SUPPLIED TEXT:
== == ==

A High-Performance Liquid Chromatography (HPLC) was established for the simultaneous determination of phthalic acid. The mobile phase was methanol-water-ammonium acetate-acetic acid buffer (pH 4.70) (5/40/55/, v/v/v) at a flow rate of 0.2 ml min-1, and UV absorption wavelength at 254 nm. Five microliters of the reaction mixture was injected into the column (RP-C18-250 mm × 3 mm, 5μm, LiChrosorb) built in HPLC Shimadzu model which consisted of pumps LC-9A, Rheohydron injector. Fractions of 20 ml were collected separately using a fraction collector up to 20 ml and measured in a welltype- γ-scintillation counter (Figure 5) [16].

HPLC for 99mTc-(CO)3 PA

A 10 μl aliquot of the 99mTc-(CO)3 PA reaction mixture was injected into RP18 (Lichrosorb, 250 mm x 3 mm, 5 μm) column. The mobile phase consisted of methanol (solvent B) and 0.05 M TEAP (triethyl ammonium phosphate) (solvent A). Gradient system was made up following an isocratic elution (100% A) for the first 0~5 min; a linear gradient of 75% A/25% B to 100% A/0% B was obtained for 5~8 min; a linear gradient of 66% A/34%, B to 75%, A/25%, B was obtained for 8~11 min; a linear gradient of 0% A/100%, B to 66%, A/34%, B was obtained for 11~22 min; and an isocratic elution (100% B) was obtained for 22~25 min. The flow rate was 0.6 ml/min (Figure 7) [12-14].

In-vitro stability test of 99mTc-PA and 99mTc-tricarbonyl PA.

In-vitro stability of 99mTc- phthalic acid was studied in order to determine the suitable time for injection to avoid the formation of the undesired products that result from the radiolysis of complex. These undesired radioactive products might be accumulated in non-target organs. The results of stability showed that the 99mTc-phthalic acid was stable for 24 hours at 37°C as determined by (PC) sheets. Also, 99mTctricarbonyl PA remained stable during 24 h that can be determined by HPLC [12-14].

Stability in Serum

The stability in rat serum of purified 99mTc-tricarbonyl PA and 99mTcphthalic acid was determined by mixing 0.1 ml of 99mTc-tricarbonyl PA or 99mTc-phthalic acid solution with 0.9 ml rat serum and kept at 37°C. At time intervals, the stability was assayed using HPLC and PC techniques [12-14].

Animal Studies

The study was approved by the animal ethics committee, Labeled Compound Department, and was in accordance with the guidelines set out by the Egyptian Atomic Energy Authority. The animals, normal Swiss Albino mice (30-35 gm), were intravenously injected with 100 μl (3.3 mg kg-1 body weight, 100–150 MBq) of sterile 99mTc-phthalic acid and kept alive in metabolic cage for different intervals of time under normal conditions. For quantitative determination of organ distribution, five mice were used for each experiment and the mice were sacrificed at different time post-injection. Samples of fresh blood, bone and muscle were collected in pre-weighed vials and measured. The different organs were removed, counted and compared to a standard solution of the labeled PA. The average percent values of the administrated percent injected dose per gram (% ID/organ ± SD) were calculated. Blood, bone and muscles were assumed to be 7, 10 and 40%, respectively, of the total body weight [17].

== == ==

(Saved data entries)
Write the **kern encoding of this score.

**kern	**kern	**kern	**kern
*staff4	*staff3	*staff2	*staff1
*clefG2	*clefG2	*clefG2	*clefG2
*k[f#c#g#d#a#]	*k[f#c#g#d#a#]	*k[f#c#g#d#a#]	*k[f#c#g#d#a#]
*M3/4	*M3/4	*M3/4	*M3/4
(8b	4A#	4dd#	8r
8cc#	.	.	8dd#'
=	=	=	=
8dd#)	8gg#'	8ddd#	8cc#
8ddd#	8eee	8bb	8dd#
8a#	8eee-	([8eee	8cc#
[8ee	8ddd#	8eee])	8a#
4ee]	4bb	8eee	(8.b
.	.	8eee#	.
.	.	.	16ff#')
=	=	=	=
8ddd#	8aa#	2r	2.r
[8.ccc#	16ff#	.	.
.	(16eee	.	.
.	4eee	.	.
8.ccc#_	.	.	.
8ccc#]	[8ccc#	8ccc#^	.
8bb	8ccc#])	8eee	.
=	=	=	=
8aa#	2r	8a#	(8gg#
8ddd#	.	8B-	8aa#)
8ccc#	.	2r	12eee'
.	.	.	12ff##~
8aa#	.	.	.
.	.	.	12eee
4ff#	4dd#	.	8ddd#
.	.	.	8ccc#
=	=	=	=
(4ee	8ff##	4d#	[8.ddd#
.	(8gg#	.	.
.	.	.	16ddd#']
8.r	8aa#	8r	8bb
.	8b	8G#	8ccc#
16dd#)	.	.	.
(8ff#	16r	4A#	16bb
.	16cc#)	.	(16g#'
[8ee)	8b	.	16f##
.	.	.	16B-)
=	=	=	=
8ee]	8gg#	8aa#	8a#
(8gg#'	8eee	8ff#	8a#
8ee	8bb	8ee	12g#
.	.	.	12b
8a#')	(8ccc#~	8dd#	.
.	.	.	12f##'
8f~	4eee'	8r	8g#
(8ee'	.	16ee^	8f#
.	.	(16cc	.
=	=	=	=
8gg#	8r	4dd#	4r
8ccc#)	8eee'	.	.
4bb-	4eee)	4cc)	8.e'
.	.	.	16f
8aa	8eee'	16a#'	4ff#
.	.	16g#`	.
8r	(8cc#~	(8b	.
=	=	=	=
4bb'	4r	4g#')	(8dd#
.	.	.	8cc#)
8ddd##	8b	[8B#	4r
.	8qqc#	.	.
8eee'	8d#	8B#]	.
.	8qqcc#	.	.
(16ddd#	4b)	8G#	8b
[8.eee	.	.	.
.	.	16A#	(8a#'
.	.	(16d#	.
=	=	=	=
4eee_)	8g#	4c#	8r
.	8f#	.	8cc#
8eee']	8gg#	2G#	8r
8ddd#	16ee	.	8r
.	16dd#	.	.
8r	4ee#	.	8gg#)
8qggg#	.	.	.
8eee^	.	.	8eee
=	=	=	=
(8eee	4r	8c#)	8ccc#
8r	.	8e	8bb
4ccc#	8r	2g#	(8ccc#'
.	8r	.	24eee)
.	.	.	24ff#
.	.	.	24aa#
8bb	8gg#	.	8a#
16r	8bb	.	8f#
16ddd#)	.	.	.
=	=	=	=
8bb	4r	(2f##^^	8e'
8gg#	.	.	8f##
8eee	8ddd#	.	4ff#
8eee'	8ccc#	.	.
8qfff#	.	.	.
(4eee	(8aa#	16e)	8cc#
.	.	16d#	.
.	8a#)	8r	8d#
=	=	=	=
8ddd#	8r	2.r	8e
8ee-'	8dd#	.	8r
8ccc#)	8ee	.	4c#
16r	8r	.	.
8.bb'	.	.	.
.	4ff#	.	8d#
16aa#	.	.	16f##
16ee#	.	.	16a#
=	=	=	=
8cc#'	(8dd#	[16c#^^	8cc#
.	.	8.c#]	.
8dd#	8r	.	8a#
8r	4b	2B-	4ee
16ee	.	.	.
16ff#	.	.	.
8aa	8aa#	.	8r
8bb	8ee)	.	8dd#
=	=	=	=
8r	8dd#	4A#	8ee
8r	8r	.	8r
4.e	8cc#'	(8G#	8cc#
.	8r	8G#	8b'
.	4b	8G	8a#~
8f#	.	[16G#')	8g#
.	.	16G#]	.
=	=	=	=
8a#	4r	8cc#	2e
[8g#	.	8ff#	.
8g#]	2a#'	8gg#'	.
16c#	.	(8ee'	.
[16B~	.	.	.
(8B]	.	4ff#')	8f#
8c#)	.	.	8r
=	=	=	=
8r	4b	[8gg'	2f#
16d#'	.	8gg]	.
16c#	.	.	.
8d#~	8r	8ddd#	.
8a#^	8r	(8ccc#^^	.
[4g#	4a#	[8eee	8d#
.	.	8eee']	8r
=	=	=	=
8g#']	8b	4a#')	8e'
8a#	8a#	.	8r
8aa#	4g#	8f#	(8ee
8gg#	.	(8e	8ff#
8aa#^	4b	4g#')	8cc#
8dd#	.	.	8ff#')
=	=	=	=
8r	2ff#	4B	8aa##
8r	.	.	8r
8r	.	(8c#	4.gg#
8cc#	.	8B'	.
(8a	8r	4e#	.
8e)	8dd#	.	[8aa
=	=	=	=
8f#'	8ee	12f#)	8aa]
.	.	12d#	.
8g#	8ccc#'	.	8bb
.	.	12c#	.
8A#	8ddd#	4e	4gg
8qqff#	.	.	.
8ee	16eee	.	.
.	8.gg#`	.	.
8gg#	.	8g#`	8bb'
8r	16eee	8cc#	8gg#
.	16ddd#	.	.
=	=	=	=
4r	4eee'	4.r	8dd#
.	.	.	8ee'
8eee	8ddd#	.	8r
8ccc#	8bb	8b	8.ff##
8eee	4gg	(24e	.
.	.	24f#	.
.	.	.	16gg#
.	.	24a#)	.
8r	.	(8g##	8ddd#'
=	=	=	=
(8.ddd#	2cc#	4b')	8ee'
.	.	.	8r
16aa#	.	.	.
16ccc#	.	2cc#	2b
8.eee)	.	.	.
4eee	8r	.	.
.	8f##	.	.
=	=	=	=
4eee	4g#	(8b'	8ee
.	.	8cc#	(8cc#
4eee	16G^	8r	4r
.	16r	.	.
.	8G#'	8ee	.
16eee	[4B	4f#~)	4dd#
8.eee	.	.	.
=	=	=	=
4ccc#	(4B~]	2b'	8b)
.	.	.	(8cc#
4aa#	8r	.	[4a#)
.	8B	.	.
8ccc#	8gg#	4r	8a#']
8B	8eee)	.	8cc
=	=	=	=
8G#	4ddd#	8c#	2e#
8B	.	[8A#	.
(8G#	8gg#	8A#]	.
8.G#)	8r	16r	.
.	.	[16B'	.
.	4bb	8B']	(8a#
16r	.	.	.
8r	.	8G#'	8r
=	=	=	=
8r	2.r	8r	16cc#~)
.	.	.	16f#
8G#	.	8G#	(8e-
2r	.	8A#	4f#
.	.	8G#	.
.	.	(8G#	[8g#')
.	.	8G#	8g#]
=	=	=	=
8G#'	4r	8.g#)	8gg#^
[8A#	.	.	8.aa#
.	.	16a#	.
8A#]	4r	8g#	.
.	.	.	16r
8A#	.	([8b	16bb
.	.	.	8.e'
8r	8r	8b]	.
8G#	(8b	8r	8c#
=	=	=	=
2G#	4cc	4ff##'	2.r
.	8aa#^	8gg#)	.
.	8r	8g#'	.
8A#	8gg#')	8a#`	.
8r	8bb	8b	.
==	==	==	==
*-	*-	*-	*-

== == ==

ASSIGNMENT A: For each statement, decide whether the phthalic acid labeling text supports it, answering yes or no and quoting the deciding words: (i) The flow rate used for the 99mTc-(CO)3 PA column was 0.6 ml/min. (ii) The serum stability of the labeled compounds was tested in human serum. (iii) Ten mice were used for each organ distribution experiment.
ASSIGNMENT B: Carry on the phthalic acid labeling text, starting after its final sentence.
The entries have no connection to the text on labeling phthalic acid with 99mTc.

ANSWER SECTION A:
(i) Yes: "The flow rate was 0.6 ml/min"
(ii) No: "The stability in rat serum of purified 99mTc-tricarbonyl PA and 99mTcphthalic acid was determined"
(iii) No: "five mice were used for each experiment"

ANSWER SECTION B:
Statistical Analysis

Data were evaluated with one way analysis of variance test (name of used program). All the results were observed as mean ± SEM of five replicates. The level of significance was set at p<0.05.

Results and Discussion

Verification of labeling procedure

In case of ascending paper chromatographic method, acetone was used as the developing solvent, free 99mTcO4-moved with the solvent front (Rf=1), while 99mTc- phthalic acid and reduced hydrolyzed technetium (colloid) remained at the point of spotting. After developing with the mixture of ethanol: water: ammonium hydroxide, reduced hydrolyzed technetium remains at the origin (Rf = 0) while other species migrate with the solvent front (Rf =1). The radiochemical purity was determined by subtracting the sum of the percent of reduced hydrolyzed technetium and free pertechnetate from 100%. The radiochemical yield was calculated from the mean value of five experiments.

The paper electrophoresis pattern revealed that 99mTc-phthalic acid complex moved towards the anode with 2.8 cm distance (Figure 4). Whereas, 99mTcO4- moved towards the anode with 12 cm distance suggesting that it had a high negative charge. Radioactivity yield (%) = Peak activity of the 99mTc- phthalic acid × 100/Total activity.

HPLC chromatogram is presented in (Figure 5). Three sharp peaks was obtained, one at 4.5 min retention time, which corresponded to 99mTcO4- , second one at 15.2 min, which corresponded to the UV signal of phthalic acid. While the last peak was observed at 15.6 min which revealed to 99mTc-phthalic acid.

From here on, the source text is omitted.